On Fri, 3 Feb 2017, Janne Grunau wrote:
>On 2016-12-01 11:26:57 +0200, Martin Storsjö wrote:
>>This work is sponsored by, and copyright, Google.
>>
>>@@ -668,13 +756,40 @@ function \txfm\()16_1d_4x16_pass1_neon
>>
>> mov r12, #32
>> vmov.s16 q2, #0
>>+
>>+.ifc \txfm,idct
>>+ cmp r3, #10
>>+ ble 3f
>>+ cmp r3, #38
>>+ ble 4f
>>+.endif
>
>I'd test only for less or equal 38 here
>
>>+
>> .irp i, 16, 17, 18, 19, 20, 21, 22, 23, 24, 25, 26, 27, 28, 29, 30, 31
>> vld1.16 {d\i}, [r2,:64]
>> vst1.16 {d4}, [r2,:64], r12
>> .endr
>>
>> bl \txfm\()16
>>+.ifc \txfm,idct
>>+ b 5f
>
>cmp r3, #10
>
>>+
>>+3:
>>+.irp i, 16, 17, 18, 19
>>+ vld1.16 {d\i}, [r2,:64]
>>+ vst1.16 {d4}, [r2,:64], r12
>>+.endr
>>+ bl idct16_quarter
>>+ b 5f
>
>remove this
>
>>+
>>+4:
>>+.irp i, 16, 17, 18, 19, 20, 21, 22, 23
>>+ vld1.16 {d\i}, [r2,:64]
>>+ vst1.16 {d4}, [r2,:64], r12
>
>.if \i == 19
>blle idct16_half
>ble 5f
>.endif
>
>saves a little binary space not sure if it's worth it.

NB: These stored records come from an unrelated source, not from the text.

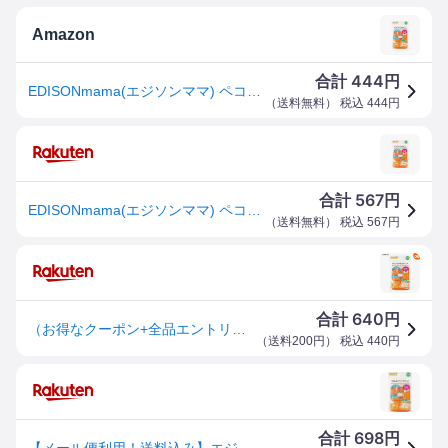
Amazon
444
合計
円
EDISONmama(エジソンママ) ペコっと小分けパック 45ml × 6ブロック / 離乳食 おかゆ スープ
（
送料無料
） 税込
444
円
567
合計
円
EDISONmama(エジソンママ) ペコっと小分けパック 45ml × 6ブロック / 離乳食 おかゆ スープ
（
送料無料
） 税込
567
円
640
合計
円
（お得なクーポン+全品エントリーでさらにポイント10倍】ペコッと小分けパック Lサイズ/オレンジ EDIMOTTO【ネコポス】byEDISONMAMA ケイジェイシー クリスマス
（
送料200円
） 税込
440
円
698
合計
円
【メール便利用！送料込み】エジソン ペコッと小分けパックLサイズ(45mlX6コマ)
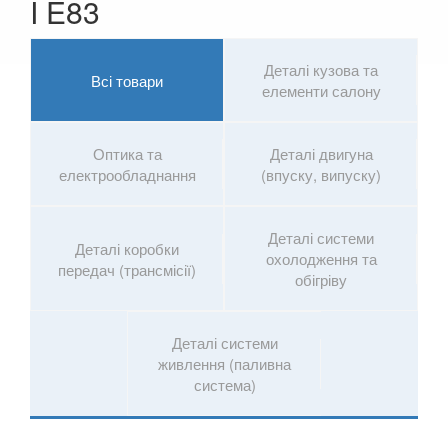
I E83
7 Series G11/G12
Деталі кузова та
8 Series G14/G15/G16
Всі товари
елементи салону
i3 l01
i8 l12/l15
Оптика та
Деталі двигуна
електрообладнання
(впуску, випуску)
X1 I E84
X1 II F48
Деталі системи
Деталі коробки
охолодження та
передач (трансмісії)
X2 F39
обігріву
X3 I E83
Деталі системи
X3 II F25
живлення (паливна
система)
X3 III G01
X3M III F97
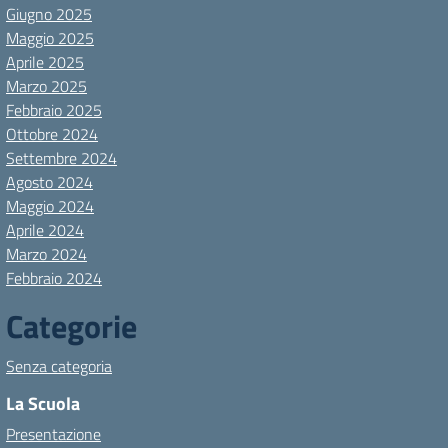
Giugno 2025
Maggio 2025
Aprile 2025
Marzo 2025
Febbraio 2025
Ottobre 2024
Settembre 2024
Agosto 2024
Maggio 2024
Aprile 2024
Marzo 2024
Febbraio 2024
Categorie
Senza categoria
La Scuola
Presentazione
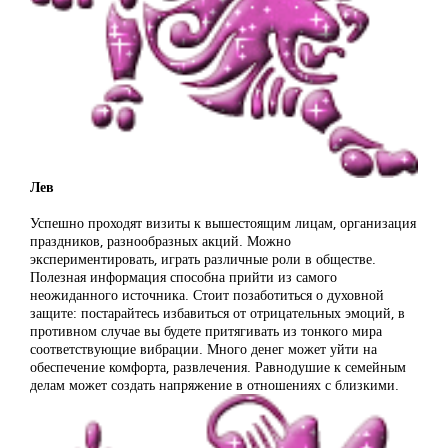
Лев
Успешно проходят визиты к вышестоящим лицам, организация
праздников, разнообразных акций. Можно
экспериментировать, играть различные роли в обществе.
Полезная информация способна прийти из самого
неожиданного источника. Стоит позаботиться о духовной
защите: постарайтесь избавиться от отрицательных эмоций, в
противном случае вы будете притягивать из тонкого мира
соответствующие вибрации. Много денег может уйти на
обеспечение комфорта, развлечения. Равнодушие к семейным
делам может создать напряжение в отношениях с близкими.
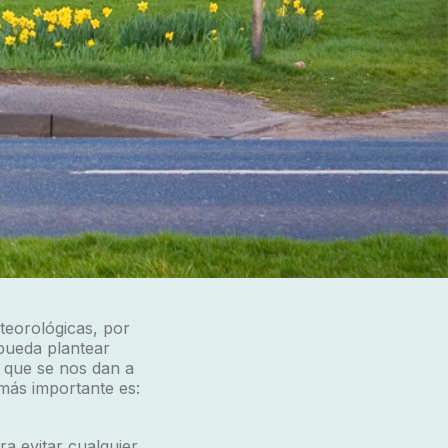
teorológicas, por
pueda plantear
 que se nos dan a
más importante es:
ra evitar cualquier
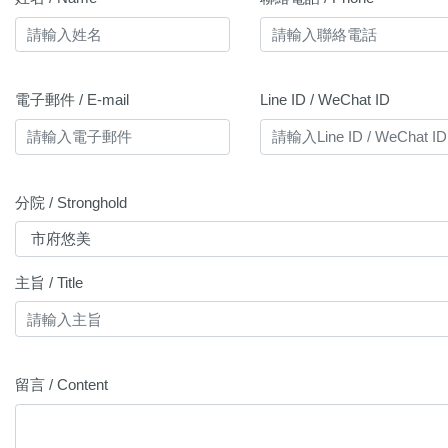
電子郵件 / E-mail
Line ID / WeChat ID
分院 / Stronghold
主旨 / Title
留言 / Content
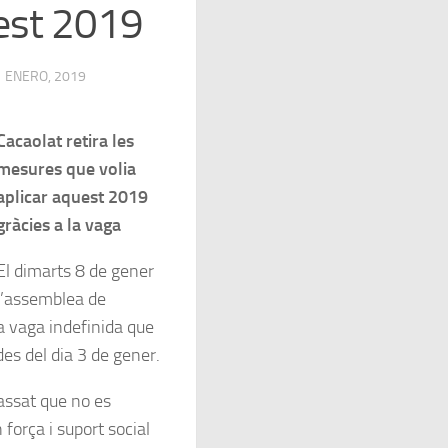
uest 2019
1 ENERO, 2019
Cacaolat retira les
mesures que volia
aplicar aquest 2019
gràcies a la vaga
El dimarts 8 de gener
l’assemblea de
a vaga indefinida que
des del dia 3 de gener.
assat que no es
força i suport social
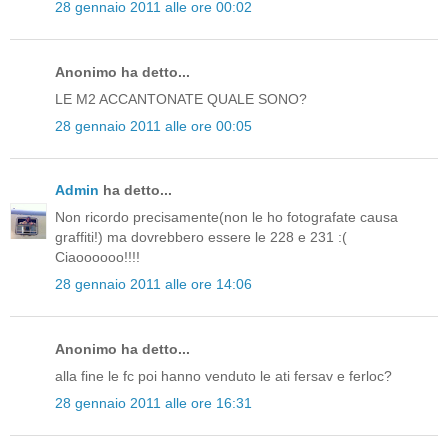
28 gennaio 2011 alle ore 00:02
Anonimo ha detto...
LE M2 ACCANTONATE QUALE SONO?
28 gennaio 2011 alle ore 00:05
Admin
ha detto...
Non ricordo precisamente(non le ho fotografate causa
graffiti!) ma dovrebbero essere le 228 e 231 :(
Ciaoooooo!!!!
28 gennaio 2011 alle ore 14:06
Anonimo ha detto...
alla fine le fc poi hanno venduto le ati fersav e ferloc?
28 gennaio 2011 alle ore 16:31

Hmm, that looks pretty neat.
I folded in this change into the aarch64 version (and the rshrn instead of
mov) as well, using a b.gt instead of conditional bl, like this:
.if \i == 19
b.gt 4f
bl idct16_quarter
b 5f
4:
.endif
In principle I guess one could interleave the same in the full loop as well,
having only one loop, with special case checks for i == 19 and i == 23. Then
we'd end up with two comparisons instead of one when doing the full case -
not sure if it's preferrable or not.